Global ocean movements do not only control the dynamic of nutrients; they enable exchanges between the ocean and the atmosphere which account for our climate. Their significant thermal capacity enables the ocean to trap large quantities of heat, which are then distributed, thus determining the effects of the climate. One of the best known examples is the effect of the Gulf Stream on the European climate: as it moves north, the Gulf Stream approaches the European coasts, with the warm current heating the westerly wind, which then warms Europe’s winter season. As a result of this, Europe benefits from a much milder climate than the east coast of North America, which is on the same latitude. This means that, in winter, the temperature in Paris might be 10 °C higher than that in Montreal, sometimes even more, although the French capital is further north than the city of Quebec.

Climate system in danger

For some years, the scientific community has been scrutinising changes in sea level with growing concern. After several millennia of stability, the world’s oceans have been rising since the 1900s. This rise, in the region of 1.7 mm per year during the 20th century, is accelerating and currently exceeds 3.2 mm per year according to the satellites. These are the only tools really able to measure the global ocean, with their data confirmed by the worldwide network of tide gauges, instruments attached to the seabed which measure the depth of the water.

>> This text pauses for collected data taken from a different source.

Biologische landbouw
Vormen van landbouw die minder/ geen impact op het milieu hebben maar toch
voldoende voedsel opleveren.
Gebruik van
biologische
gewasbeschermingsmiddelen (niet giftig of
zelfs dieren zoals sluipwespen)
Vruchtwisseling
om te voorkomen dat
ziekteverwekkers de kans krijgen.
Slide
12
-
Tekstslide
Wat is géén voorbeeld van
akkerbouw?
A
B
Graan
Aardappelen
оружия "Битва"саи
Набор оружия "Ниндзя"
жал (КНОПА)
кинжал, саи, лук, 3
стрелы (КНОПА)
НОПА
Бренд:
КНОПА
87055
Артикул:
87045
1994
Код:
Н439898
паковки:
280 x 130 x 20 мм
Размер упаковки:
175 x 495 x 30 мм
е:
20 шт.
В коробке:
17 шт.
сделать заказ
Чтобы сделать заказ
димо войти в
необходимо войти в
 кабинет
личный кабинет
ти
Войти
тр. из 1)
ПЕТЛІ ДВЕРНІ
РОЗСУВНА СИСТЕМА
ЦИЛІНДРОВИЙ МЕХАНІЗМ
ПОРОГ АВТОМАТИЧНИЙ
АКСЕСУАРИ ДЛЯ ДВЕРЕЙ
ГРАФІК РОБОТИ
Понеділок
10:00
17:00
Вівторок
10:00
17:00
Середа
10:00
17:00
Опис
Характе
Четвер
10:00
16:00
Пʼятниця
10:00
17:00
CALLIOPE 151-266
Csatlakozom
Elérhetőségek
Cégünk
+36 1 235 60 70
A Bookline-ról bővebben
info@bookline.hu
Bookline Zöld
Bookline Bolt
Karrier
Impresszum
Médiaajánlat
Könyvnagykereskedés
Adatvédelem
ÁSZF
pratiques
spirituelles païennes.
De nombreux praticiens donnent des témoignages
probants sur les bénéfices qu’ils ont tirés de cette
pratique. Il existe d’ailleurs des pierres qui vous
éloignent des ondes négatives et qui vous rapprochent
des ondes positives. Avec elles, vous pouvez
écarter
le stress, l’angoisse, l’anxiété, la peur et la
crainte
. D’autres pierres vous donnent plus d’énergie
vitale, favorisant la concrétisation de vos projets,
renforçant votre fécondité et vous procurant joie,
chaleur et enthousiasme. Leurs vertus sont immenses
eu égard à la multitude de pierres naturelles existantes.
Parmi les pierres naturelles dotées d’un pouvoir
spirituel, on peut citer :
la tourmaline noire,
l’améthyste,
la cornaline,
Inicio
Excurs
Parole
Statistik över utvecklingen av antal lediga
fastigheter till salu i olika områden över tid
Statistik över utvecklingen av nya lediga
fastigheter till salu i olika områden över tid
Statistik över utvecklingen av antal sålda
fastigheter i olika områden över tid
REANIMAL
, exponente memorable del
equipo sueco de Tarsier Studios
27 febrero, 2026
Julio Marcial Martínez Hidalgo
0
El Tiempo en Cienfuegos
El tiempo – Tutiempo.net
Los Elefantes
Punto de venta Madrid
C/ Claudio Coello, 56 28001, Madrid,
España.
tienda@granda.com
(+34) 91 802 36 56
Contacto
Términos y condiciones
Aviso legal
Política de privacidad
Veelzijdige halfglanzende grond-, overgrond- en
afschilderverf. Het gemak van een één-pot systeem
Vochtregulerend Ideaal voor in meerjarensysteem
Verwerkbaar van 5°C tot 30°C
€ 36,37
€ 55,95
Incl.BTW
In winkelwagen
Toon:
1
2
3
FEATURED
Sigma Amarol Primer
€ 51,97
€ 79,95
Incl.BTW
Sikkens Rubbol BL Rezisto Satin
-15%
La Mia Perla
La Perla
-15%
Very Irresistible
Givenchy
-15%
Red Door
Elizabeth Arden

Raja-Ampat Archipelago, West Papua, Indonesia (Yann Arthus-Bertrand / Altitude photo)
Raja-Ampat Archipelago, West Papua, Indonesia © Yann Arthus-Bertrand / Altitude Paris

The explanation for this worrying trend comes down to two words: global warming. And although the details of the calculation and measurements are complex, the basic mechanisms of the rise are easy to understand. There are two processes at work. The first is thermal expansion: heating the ocean increases its volume (as with most solids, liquids or gases). The ocean has now absorbed most of the global warming and is therefore in the process of expanding, causing its levels to rise. The second process: the melting of continental ice. Enormous quantities of water are effectively immobilised in the form of ice in the two large polar ice sheets (Greenland and the Antarctic) and in the thousands of continental glaciers distributed around our planet, from Siberia to the Himalayas by way of the Alps or the Andes – collectively known as the “cryosphere”. However, within the cryosphere, only that part of the ice sheet east of the South Pole still appears to remain stable: the vast majority of glaciers on land (over 90%) are in the process of melting, just like the Greenland sheet and the west Antarctic, resulting in a rise in the level of the ocean, which is the end recipient of all this water. If this rise continues at its current rate, there will undoubtedly be few major problems before the end of this century.

However, in view of the rapid decline of the cryosphere, and particularly the accelerated melting of the Greenland and west Antarctic glaciers, experts expect this rate to accelerate significantly. The opinion now predominant in the scientific community is that sea levels will rise by over one metre during the 21st century, possibly by a significant amount.